**Instructions for the task**
Please swap "zero-indexed" for "0-indexed" everywhere it occurs in the lines below, and leave everything else unchanged.

**Records**
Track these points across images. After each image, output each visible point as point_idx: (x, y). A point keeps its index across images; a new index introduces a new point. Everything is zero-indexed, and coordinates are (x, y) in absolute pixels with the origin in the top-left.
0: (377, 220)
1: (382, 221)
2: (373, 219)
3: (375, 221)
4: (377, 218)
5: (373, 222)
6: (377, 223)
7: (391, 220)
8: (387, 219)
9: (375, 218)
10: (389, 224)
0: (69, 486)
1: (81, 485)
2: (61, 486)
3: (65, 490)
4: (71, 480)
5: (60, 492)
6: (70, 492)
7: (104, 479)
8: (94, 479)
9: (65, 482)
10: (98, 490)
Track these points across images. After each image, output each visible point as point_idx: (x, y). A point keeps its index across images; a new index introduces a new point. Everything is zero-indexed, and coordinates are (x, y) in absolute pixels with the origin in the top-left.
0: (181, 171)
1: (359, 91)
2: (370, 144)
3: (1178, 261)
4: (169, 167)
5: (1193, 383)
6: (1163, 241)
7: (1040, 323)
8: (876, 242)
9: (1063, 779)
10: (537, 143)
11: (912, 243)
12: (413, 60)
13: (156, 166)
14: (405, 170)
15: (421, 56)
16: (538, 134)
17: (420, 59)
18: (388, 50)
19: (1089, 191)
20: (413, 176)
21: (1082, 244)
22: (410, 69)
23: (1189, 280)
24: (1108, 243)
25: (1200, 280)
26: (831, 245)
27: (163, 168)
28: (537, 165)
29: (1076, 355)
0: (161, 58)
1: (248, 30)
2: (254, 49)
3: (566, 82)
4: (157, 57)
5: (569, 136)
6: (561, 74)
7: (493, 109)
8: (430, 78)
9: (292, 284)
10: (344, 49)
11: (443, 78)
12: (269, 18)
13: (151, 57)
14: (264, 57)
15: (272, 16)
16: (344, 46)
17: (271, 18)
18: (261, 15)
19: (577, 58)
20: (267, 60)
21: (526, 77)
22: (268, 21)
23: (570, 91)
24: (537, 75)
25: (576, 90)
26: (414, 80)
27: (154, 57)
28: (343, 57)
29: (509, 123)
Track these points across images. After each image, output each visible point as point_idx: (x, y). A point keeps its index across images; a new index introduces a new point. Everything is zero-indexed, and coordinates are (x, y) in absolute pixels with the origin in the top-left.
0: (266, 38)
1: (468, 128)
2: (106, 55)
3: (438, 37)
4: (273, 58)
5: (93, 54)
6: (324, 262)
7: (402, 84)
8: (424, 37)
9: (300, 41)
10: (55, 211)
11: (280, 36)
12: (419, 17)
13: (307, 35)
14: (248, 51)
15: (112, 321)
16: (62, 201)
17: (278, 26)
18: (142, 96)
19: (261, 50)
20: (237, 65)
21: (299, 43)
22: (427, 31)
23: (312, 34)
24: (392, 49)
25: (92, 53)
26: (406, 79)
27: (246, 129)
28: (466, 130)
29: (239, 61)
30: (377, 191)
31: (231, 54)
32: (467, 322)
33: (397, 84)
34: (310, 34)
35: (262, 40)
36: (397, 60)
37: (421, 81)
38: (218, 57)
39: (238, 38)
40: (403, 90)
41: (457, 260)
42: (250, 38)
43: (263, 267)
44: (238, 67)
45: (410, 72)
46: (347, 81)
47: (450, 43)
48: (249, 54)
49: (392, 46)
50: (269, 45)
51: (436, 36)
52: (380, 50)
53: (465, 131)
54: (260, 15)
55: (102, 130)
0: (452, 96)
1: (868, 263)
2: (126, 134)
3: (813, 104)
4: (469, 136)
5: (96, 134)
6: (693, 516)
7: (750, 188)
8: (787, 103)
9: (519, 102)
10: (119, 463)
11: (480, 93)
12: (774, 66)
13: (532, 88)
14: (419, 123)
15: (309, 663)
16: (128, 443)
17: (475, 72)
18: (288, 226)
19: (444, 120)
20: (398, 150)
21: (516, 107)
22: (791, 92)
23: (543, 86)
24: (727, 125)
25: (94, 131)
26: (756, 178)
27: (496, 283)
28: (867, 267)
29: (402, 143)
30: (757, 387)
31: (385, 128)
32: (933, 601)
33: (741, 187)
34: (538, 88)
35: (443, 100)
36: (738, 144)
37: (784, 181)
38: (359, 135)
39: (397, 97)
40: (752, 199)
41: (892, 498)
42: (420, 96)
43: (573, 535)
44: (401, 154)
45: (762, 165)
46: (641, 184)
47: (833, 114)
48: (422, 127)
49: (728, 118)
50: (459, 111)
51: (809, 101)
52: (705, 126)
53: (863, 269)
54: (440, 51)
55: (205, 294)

**Output**
Track these points across images. After each image, output each visible point as point_idx: (x, y). A point keeps its index across images; a new index introduces a new point. Everything is 0-indexed, and coordinates are (x, y) in absolute pixels with the origin in the top-left.
0: (377, 220)
1: (382, 221)
2: (373, 219)
3: (375, 221)
4: (377, 218)
5: (373, 222)
6: (377, 223)
7: (391, 220)
8: (387, 219)
9: (375, 218)
10: (389, 224)
0: (69, 486)
1: (81, 485)
2: (61, 486)
3: (65, 490)
4: (71, 480)
5: (60, 492)
6: (70, 492)
7: (104, 479)
8: (94, 479)
9: (65, 482)
10: (98, 490)
Track these points across images. After each image, output each visible point as point_idx: (x, y). A point keeps its index across images; a new index introduces a new point. Everything is 0-indexed, and coordinates are (x, y) in absolute pixels with the origin in the top-left.
0: (181, 171)
1: (359, 91)
2: (370, 144)
3: (1178, 261)
4: (169, 167)
5: (1193, 383)
6: (1163, 241)
7: (1040, 323)
8: (876, 242)
9: (1063, 779)
10: (537, 143)
11: (912, 243)
12: (413, 60)
13: (156, 166)
14: (405, 170)
15: (421, 56)
16: (538, 134)
17: (420, 59)
18: (388, 50)
19: (1089, 191)
20: (413, 176)
21: (1082, 244)
22: (410, 69)
23: (1189, 280)
24: (1108, 243)
25: (1200, 280)
26: (831, 245)
27: (163, 168)
28: (537, 165)
29: (1076, 355)
0: (161, 58)
1: (248, 30)
2: (254, 49)
3: (566, 82)
4: (157, 57)
5: (569, 136)
6: (561, 74)
7: (493, 109)
8: (430, 78)
9: (292, 284)
10: (344, 49)
11: (443, 78)
12: (269, 18)
13: (151, 57)
14: (264, 57)
15: (272, 16)
16: (344, 46)
17: (271, 18)
18: (261, 15)
19: (577, 58)
20: (267, 60)
21: (526, 77)
22: (268, 21)
23: (570, 91)
24: (537, 75)
25: (576, 90)
26: (414, 80)
27: (154, 57)
28: (343, 57)
29: (509, 123)
Track these points across images. After each image, output each visible point as point_idx: (x, y). A point keeps its index across images; a new index introduces a new point. Everything is 0-indexed, and coordinates are (x, y) in absolute pixels with the origin in the top-left.
0: (266, 38)
1: (468, 128)
2: (106, 55)
3: (438, 37)
4: (273, 58)
5: (93, 54)
6: (324, 262)
7: (402, 84)
8: (424, 37)
9: (300, 41)
10: (55, 211)
11: (280, 36)
12: (419, 17)
13: (307, 35)
14: (248, 51)
15: (112, 321)
16: (62, 201)
17: (278, 26)
18: (142, 96)
19: (261, 50)
20: (237, 65)
21: (299, 43)
22: (427, 31)
23: (312, 34)
24: (392, 49)
25: (92, 53)
26: (406, 79)
27: (246, 129)
28: (466, 130)
29: (239, 61)
30: (377, 191)
31: (231, 54)
32: (467, 322)
33: (397, 84)
34: (310, 34)
35: (262, 40)
36: (397, 60)
37: (421, 81)
38: (218, 57)
39: (238, 38)
40: (403, 90)
41: (457, 260)
42: (250, 38)
43: (263, 267)
44: (238, 67)
45: (410, 72)
46: (347, 81)
47: (450, 43)
48: (249, 54)
49: (392, 46)
50: (269, 45)
51: (436, 36)
52: (380, 50)
53: (465, 131)
54: (260, 15)
55: (102, 130)
0: (452, 96)
1: (868, 263)
2: (126, 134)
3: (813, 104)
4: (469, 136)
5: (96, 134)
6: (693, 516)
7: (750, 188)
8: (787, 103)
9: (519, 102)
10: (119, 463)
11: (480, 93)
12: (774, 66)
13: (532, 88)
14: (419, 123)
15: (309, 663)
16: (128, 443)
17: (475, 72)
18: (288, 226)
19: (444, 120)
20: (398, 150)
21: (516, 107)
22: (791, 92)
23: (543, 86)
24: (727, 125)
25: (94, 131)
26: (756, 178)
27: (496, 283)
28: (867, 267)
29: (402, 143)
30: (757, 387)
31: (385, 128)
32: (933, 601)
33: (741, 187)
34: (538, 88)
35: (443, 100)
36: (738, 144)
37: (784, 181)
38: (359, 135)
39: (397, 97)
40: (752, 199)
41: (892, 498)
42: (420, 96)
43: (573, 535)
44: (401, 154)
45: (762, 165)
46: (641, 184)
47: (833, 114)
48: (422, 127)
49: (728, 118)
50: (459, 111)
51: (809, 101)
52: (705, 126)
53: (863, 269)
54: (440, 51)
55: (205, 294)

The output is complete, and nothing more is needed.